None of these have FDA approval.  In fact, in trying to find out more about the Lady-Comp, I came across three different complaint letters from the FDA, in 2010 to two individuals, and another in 2013, chock full of legalese, which seemed to be saying that the manufacturer did not follow the required extensive array of FDA “medical device” requirements, but this was followed by another letter in 2014 saying that they had in fact remedied the FDA complaints.  But on the Lady-Comp site, they have the general disclaimer that

By completing this purchase you agree and understand that Lady-Comp / Lady-Comp baby will not protect against sexual transmitted diseases and that if used in the prescribed method will assure effectiveness of 99.3%. Lady-Comp is an FDA cleared Fertility Monitor and not FDA approved as a Contraceptive method or device.

Now, as it happens, Lady-Comp is actually available online in the U.S.  Not so for Cyclo-Test or Persona — you can look at these products at amazon.co.uk but there’s a warning that they won’t ship to the U.S.   I don’t know if it’s because the former actually got clearance from the FDA, even if in the limited form of a generic “fertility monitor” without any family planning claims, or if there’s some other reason.

But none of these devices show up on any list of “FDA approved contraceptive devices.”

And this matters.

“Not FDA approved” is synonymous with “unreliable,” and keeps NFP/FAM relegated to the list of “only if you’re crazy or stupid would you do this” alongside “the pull-out method,” even though many women don’t want to dose their body with hormones for most of their adult lives — and, in the Obamacare world, it’s the difference between paying out of pocket and getting your insurance to pay.

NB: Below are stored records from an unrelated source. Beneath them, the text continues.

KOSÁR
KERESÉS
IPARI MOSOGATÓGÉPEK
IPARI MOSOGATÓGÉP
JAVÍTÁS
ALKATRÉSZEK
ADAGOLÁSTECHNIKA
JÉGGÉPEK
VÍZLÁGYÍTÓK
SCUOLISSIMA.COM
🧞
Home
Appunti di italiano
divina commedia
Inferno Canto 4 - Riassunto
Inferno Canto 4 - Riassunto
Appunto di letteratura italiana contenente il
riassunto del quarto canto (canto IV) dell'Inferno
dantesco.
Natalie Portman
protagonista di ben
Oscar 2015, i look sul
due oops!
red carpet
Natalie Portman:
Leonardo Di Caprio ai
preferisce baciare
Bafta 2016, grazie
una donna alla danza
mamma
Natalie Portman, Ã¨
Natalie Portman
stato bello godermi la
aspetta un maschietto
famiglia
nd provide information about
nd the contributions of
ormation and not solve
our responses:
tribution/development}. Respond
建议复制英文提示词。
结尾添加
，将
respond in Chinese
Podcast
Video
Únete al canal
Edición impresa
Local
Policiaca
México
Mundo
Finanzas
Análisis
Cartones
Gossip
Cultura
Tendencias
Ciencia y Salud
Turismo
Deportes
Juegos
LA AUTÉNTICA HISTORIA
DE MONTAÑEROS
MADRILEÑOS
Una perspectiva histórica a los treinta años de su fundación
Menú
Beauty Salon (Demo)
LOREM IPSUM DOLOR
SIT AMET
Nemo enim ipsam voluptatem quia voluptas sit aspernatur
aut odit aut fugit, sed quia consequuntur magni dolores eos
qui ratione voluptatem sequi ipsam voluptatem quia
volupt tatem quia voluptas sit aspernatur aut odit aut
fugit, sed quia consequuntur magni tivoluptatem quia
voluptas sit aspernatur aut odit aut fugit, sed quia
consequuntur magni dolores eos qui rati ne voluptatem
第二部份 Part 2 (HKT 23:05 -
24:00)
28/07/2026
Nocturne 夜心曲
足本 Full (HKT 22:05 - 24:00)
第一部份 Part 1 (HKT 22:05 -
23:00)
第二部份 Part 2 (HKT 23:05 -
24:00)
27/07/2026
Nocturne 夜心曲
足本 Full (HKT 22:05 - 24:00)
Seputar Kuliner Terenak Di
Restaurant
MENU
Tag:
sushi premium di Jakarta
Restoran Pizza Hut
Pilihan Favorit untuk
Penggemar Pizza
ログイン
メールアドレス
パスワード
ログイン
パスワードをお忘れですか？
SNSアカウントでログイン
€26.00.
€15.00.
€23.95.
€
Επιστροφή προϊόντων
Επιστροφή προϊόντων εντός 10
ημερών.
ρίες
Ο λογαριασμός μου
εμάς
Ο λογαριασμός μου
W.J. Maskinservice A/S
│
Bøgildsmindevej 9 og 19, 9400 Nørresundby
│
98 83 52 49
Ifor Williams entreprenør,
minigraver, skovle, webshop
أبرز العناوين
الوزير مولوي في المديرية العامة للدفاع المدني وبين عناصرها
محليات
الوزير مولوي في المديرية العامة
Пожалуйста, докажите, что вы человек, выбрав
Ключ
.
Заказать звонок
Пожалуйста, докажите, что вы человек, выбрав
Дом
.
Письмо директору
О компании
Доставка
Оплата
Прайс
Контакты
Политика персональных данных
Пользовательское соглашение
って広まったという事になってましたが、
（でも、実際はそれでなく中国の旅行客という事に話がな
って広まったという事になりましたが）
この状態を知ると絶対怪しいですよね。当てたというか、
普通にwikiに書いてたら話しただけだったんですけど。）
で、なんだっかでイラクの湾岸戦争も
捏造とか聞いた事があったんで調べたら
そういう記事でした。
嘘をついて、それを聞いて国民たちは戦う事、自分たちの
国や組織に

And hence, here are the questions:

I spent an inordinate amount of time trying to find the reasons why the FDA seemingly as policy does not approve any device for identifying safe days for NFP/FAM, and came up empty, so I’m asking readers if they have any knowledge that I don’t.

And, secondly, what do you think?  Should the FDA approve these devices, given that it acts as gatekeeper in multiple ways?